No passado dia 10 de outubro estive no lançamento do livro da minha colega Isabel Galriça Neto, que me dirigiu um honroso convite, impossível de recusar. O título da obra Da Ciência, do Amor e do Valor da Vida parece-me particularmente feliz e a mensagem que transporta consigo diz bem daquilo que está em causa. A Ciência, que estuda a complexidade dos problemas, o Amor, o sentimento mais bonito do ser humano, sempre presente no mais íntimo de cada um de nós, e o Valor incalculável da Vida humana pela qual nós, médicos, lutamos sem fim.
Não quero falar pormenorizadamente deste livro, não só para não tirar o interesse a quem o ler mas também por não me competir a mim fazê-lo. Porém, recomendo a todos que o leiam para depois poderem tirar as devidas conclusões.
Acima de tudo, o que quero deixar bem claro é que me associo à luta que a Dra. Isabel tem travado ao longo do tempo pela defesa da vida, destacando em particular o seu trabalho nos cuidados paliativos – aos quais, como ela própria tristemente reconhece, só uma pequena percentagem de portugueses tem acesso.
E é bom ter presente que a causa que ela defende não é só dela, nem dos médicos, nem dos enfermeiros, nem do pessoal ligado à saúde, nem dos governos, nem da Segurança Social. É de todos nós. Ninguém se deve autoexcluir deste problema, e só em conjunto e com a colaboração e a ajuda de todos podemos encontrar soluções. Mais: a sociedade deve procurar caminhos e envolver-se nesta cruzada, pois de um momento para o outro qualquer de nós pode ser ‘contemplado’ com uma situação trágica que, repentina e inesperadamente, caia sobre si ou sobre a sua família.
Já aqui abordei o problema através de dois artigos – Valha-nos Santa Bárbara e O direito à Saúde é mesmo para todos? – que, a avaliar pelas mensagens recebidas, mexeram com as pessoas. Mas não podemos ficar por aqui. É preciso ir mais longe. É preciso trabalhar e, mais importante, não desistir. Quem dispõe de seguros de saúde terá, sem dúvida, a vida mais facilitada; mas aquilo que deve preocupar a sociedade são os outros, talvez a maioria, os que não podem pagar e não têm alternativa num país como Portugal, onde os salários são baixos e o SNS não consegue chegar a todos.

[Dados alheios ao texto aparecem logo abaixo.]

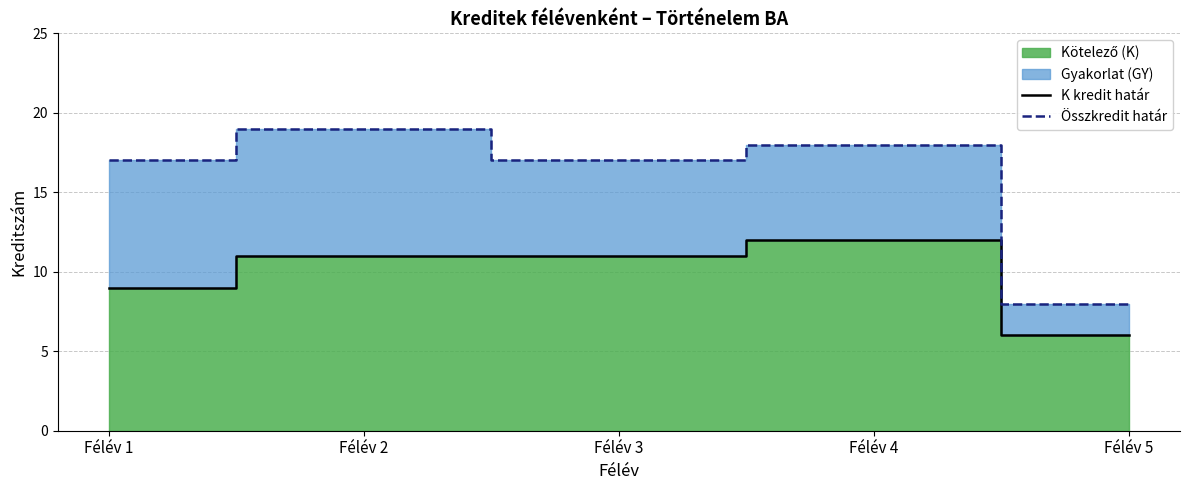

What is the difference between the Összkredit határ values at Félév 5 and Félév 3?

9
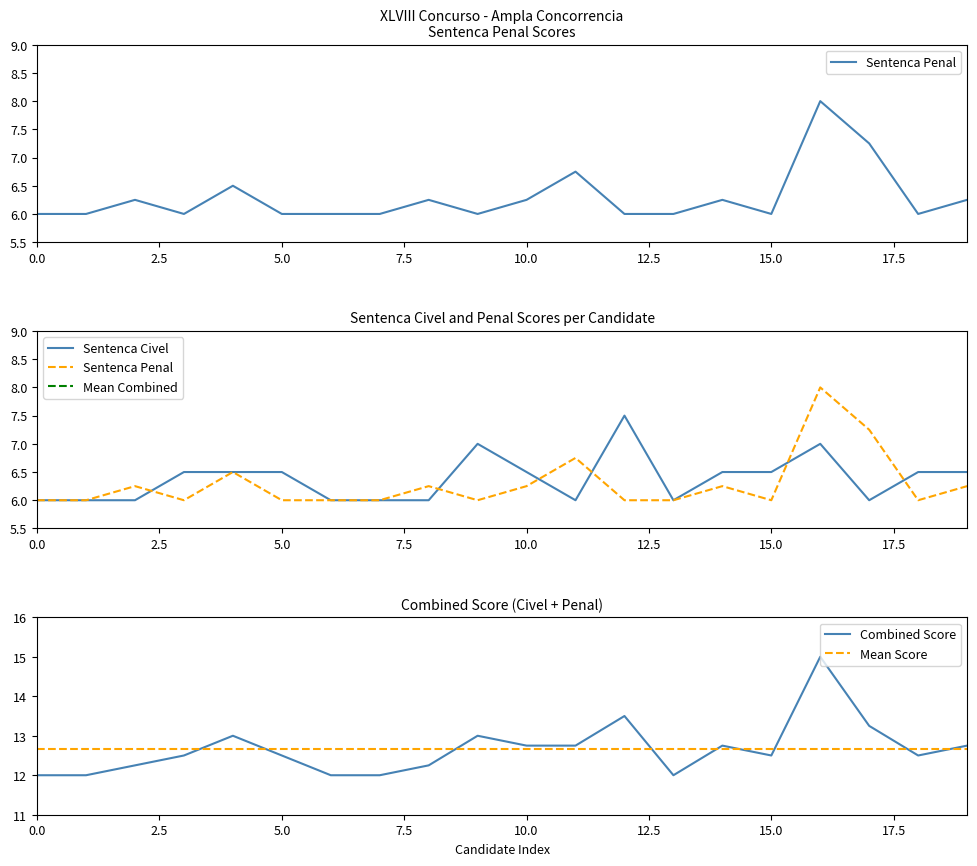

Which has a higher value, 9 or 13?

9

Apostar a fundo em cuidados paliativos e continuados é muito dispendioso e os grandes investimentos estão mais virados para os hospitais de ‘agudos’ do que para os de retaguarda, dos quais se sente a falta dia após dia. E depois? Que fazemos aos seres humanos no final de vida? Se em casa não podem ser tratados e os hospitais os rejeitam, vamos abandoná-los? Como não produzem, já não fazem falta e são descartáveis? Perante um problema grave, em vez de o tentarmos resolver a solução está em acabar com as pessoas? Vamos dar as mãos e fazer qualquer coisa, por mais pequena que seja, em nome da ‘Ciência, do Amor e do Valor da Vida’.

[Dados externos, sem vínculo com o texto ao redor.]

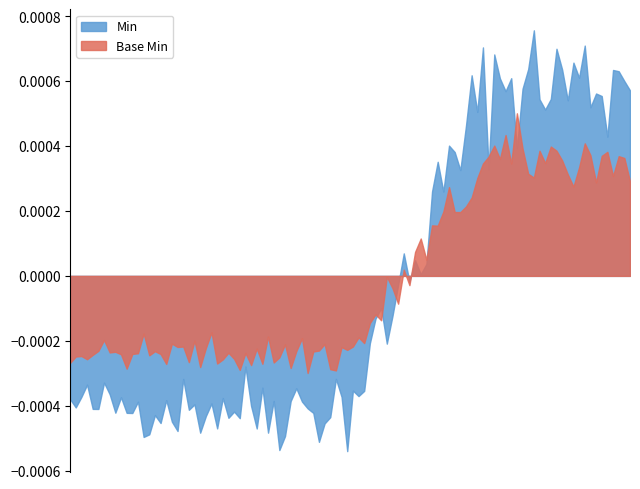

List the series in order of their peak value, highest first.

Min, Base Min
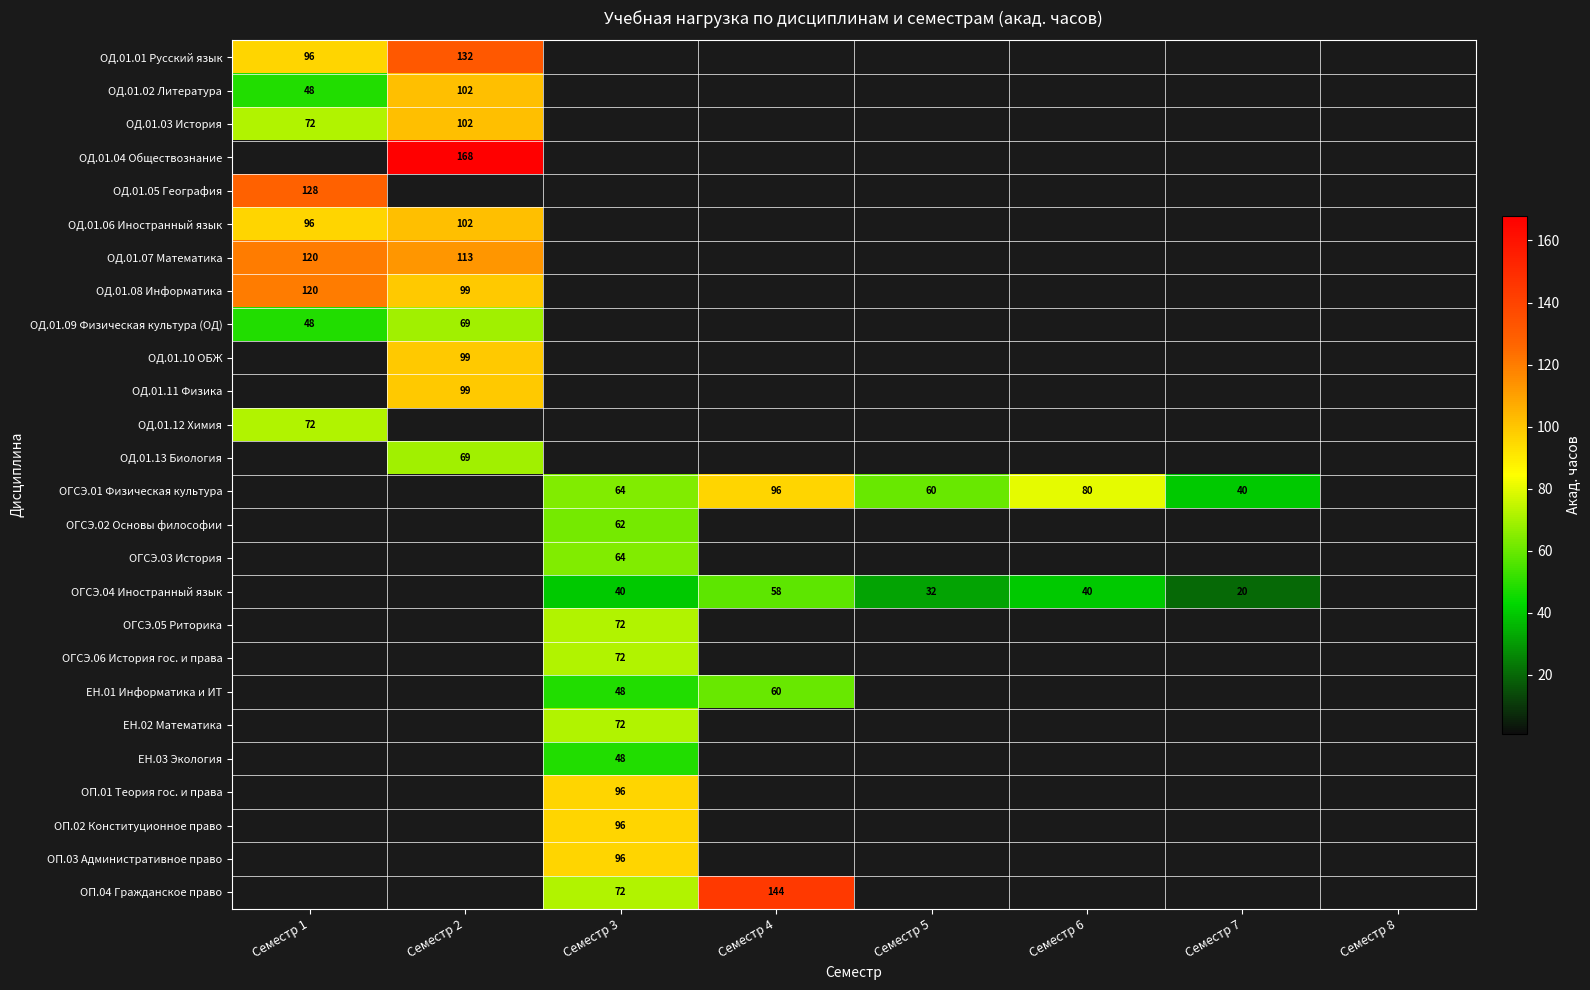

Is it true that ОГСЭ.01 Физическая культура equals 107 at Семестр 6?

False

E, graças a Deus, há bons exemplos nesta sociedade! Partilho este, de que tive conhecimento por acaso, deixando os comentários ao cuidado de cada um. Um doente idoso foi tratado em devido tempo por um médico num hospital público a uma doença oncológica a nível do cólon. Na altura, fez-se o que era possível, mas a situação foi-se agravando, consequência do avanço da doença. Então o paciente foi procurar o médico que o tinha tratado no hospital, mas para surpresa sua não o encontrou, pois estava fora do serviço público. Desesperado, conseguiu encontrá-lo cá fora – nem sei como – numa fase em que já não se ia a tempo de qualquer tratamento curativo. Sem poder fazer muito mais, este meu colega, discretamente, conseguiu interná-lo numa unidade privada, onde veio a acabar os seus dias, suportando o médico do seu bolso todos os custos do internamento, «para que ele não morresse como um indigente».
Aqui fica a minha homenagem ao colega pelo seu ato solidário e de profunda humanidade! Mais do que isso: um verdadeiro exemplo que, no silêncio, falará sempre ‘Da Ciência, do Amor e do Valor da Vida’!